Они ждали его… А дальше, за ними, в призрачной дымке, вытянув к нему руки, стоял отец.
Его отец!..
И он успокоился…
И Пошел к Нему!!!
Друзья совсем немного опоздали, чтобы застать его живым.
В белой кирасирской полковничьей форме стояли они перед гробом, в котором лежал Рубанов, и с недоумением, не успевшим еще перейти в сострадание и тоску, глядели на бледное лицо своего друга и никак не могли, не хотели согласиться с тем, что его уже Нет…
Максима Нет!!!
Этого не может быть.
Рядом, с черной вуалью на лице, стояла Мари и молча прощалась с мужем.
Бетховен смолк!
Все стихло!
Всю оставшуюся жизнь она не воспринимала музыку. Музыка ушла вместе с мужем в какие-то дальние сферы, неподвластные ее воображению.
На похороны съехался весь уезд, и даже прибыл генерал-губернатор.
Перед пушечным лафетом с гробом несли подушечки с орденами. Впереди всех с Анной 2-й степени шествовал капитан-исправник в парадной форме с двумя своими начищенными медалями. В паре с ним нес орден Георгия унтер Шалфеев.
За ними медленно шли сгорбленный Агафон и староста. Следом шествовали уездный предводитель и владельцы близрасположенных деревень. Кисти траурного катафалка поддерживали гусарские офицеры с черным крепом на эфесах сабель.

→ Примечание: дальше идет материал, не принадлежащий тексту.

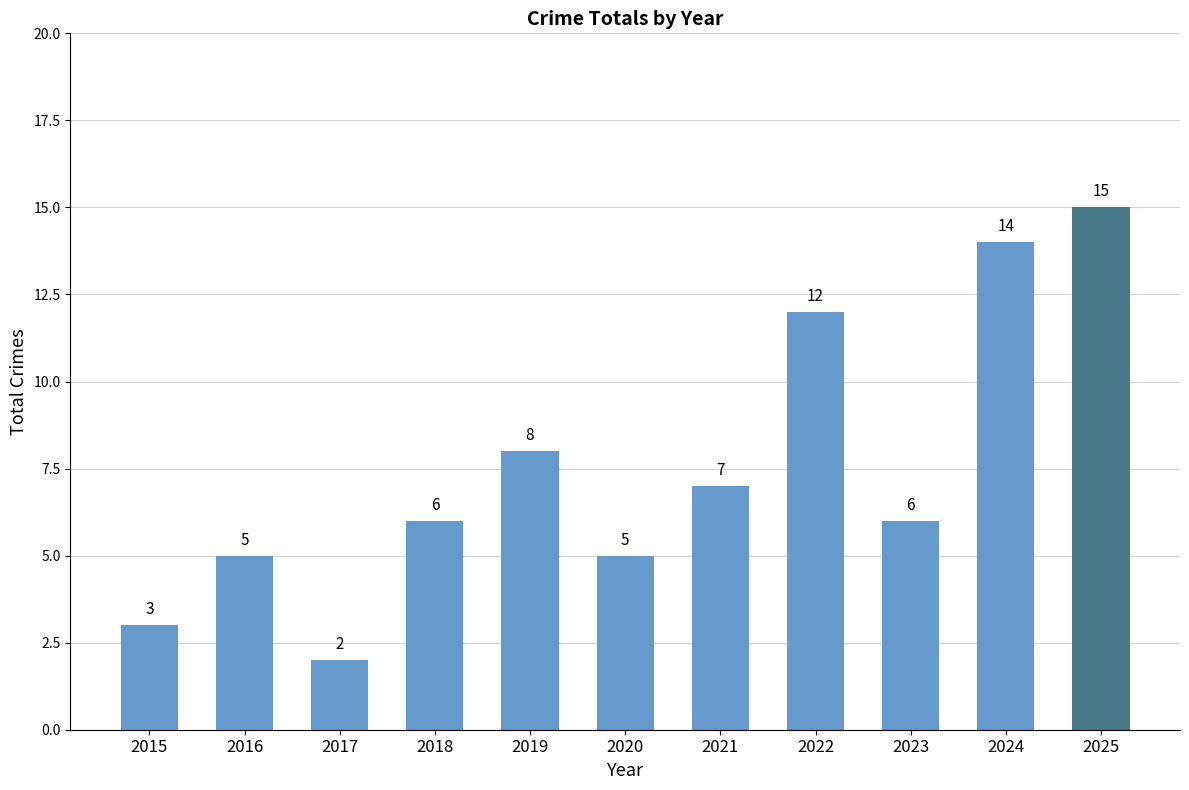

What is the sum of the values at 2025 and 2024?

29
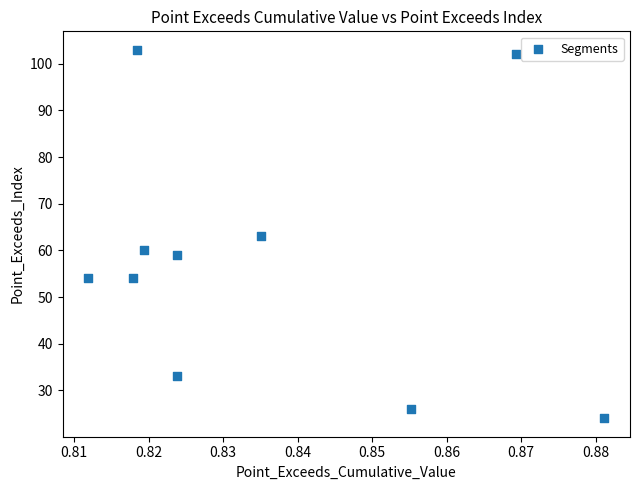

What is the average Y value?

58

За гробом первыми шли жена и сын Рубанова, а рядом с ними – Оболенский и Нарышкин. За ними – генерал-губернатор с чиновниками и несколько гусарских офицеров.
Потом под траурной попоной вели коня, и маршировал эскадрон спешенных гусаров с опущенными в землю ружьями.
За ними тянулись богатые господа, и замыкали шествие рубановские крестьяне и господские экипажи.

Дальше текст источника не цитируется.